begin ENTRIES

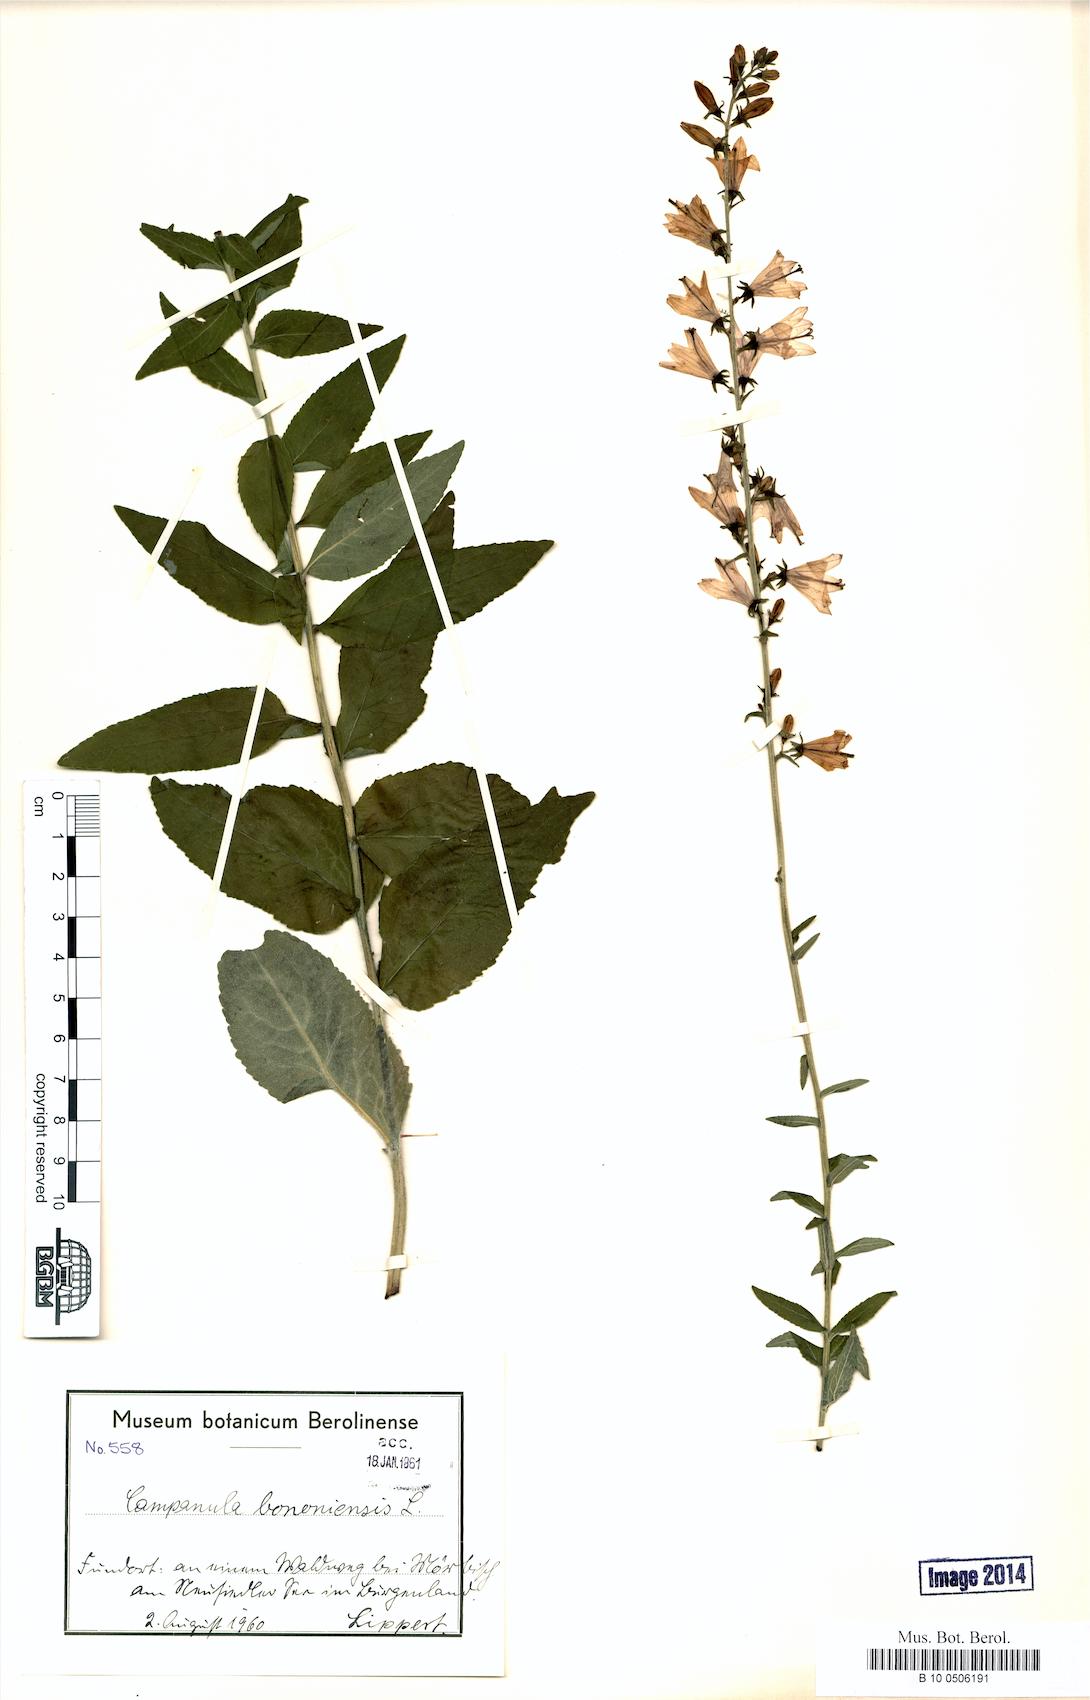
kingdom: Plantae
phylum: Tracheophyta
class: Magnoliopsida
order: Asterales
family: Campanulaceae
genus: Campanula
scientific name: Campanula bononiensis
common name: Pale bellflower
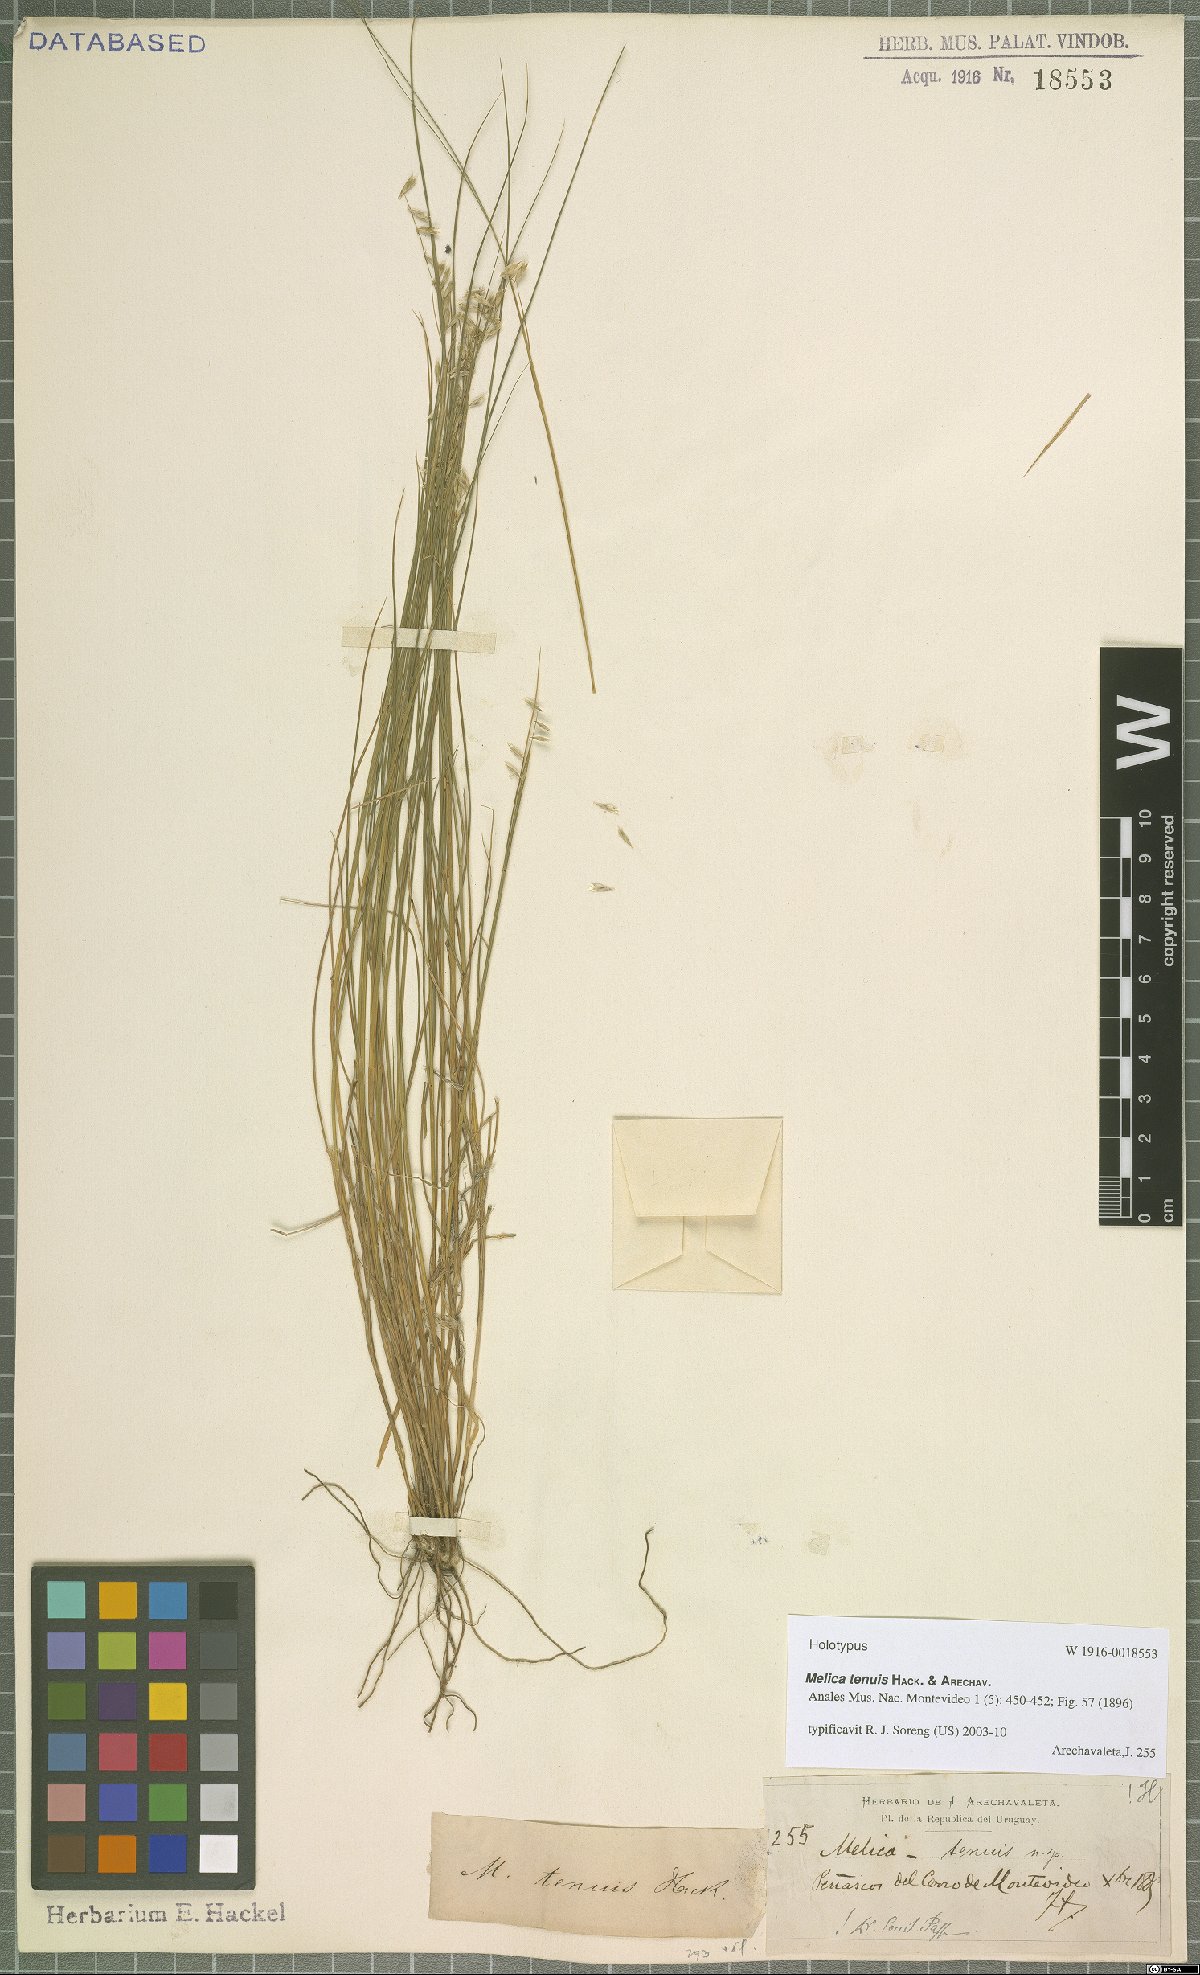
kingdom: Plantae
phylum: Tracheophyta
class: Liliopsida
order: Poales
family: Poaceae
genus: Melica
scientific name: Melica tenuis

end ENTRIES

_STATED PROBLEM_. Please rewrite the lines for all the items above, replacing "scientific name" with "binomial name" and keeping everything else unchanged. Leave the pictures out of your answer.

_TASK SOLUTION_.
kingdom: Plantae
phylum: Tracheophyta
class: Magnoliopsida
order: Asterales
family: Campanulaceae
genus: Campanula
binomial name: Campanula bononiensis
common name: Pale bellflower
kingdom: Plantae
phylum: Tracheophyta
class: Liliopsida
order: Poales
family: Poaceae
genus: Melica
binomial name: Melica tenuis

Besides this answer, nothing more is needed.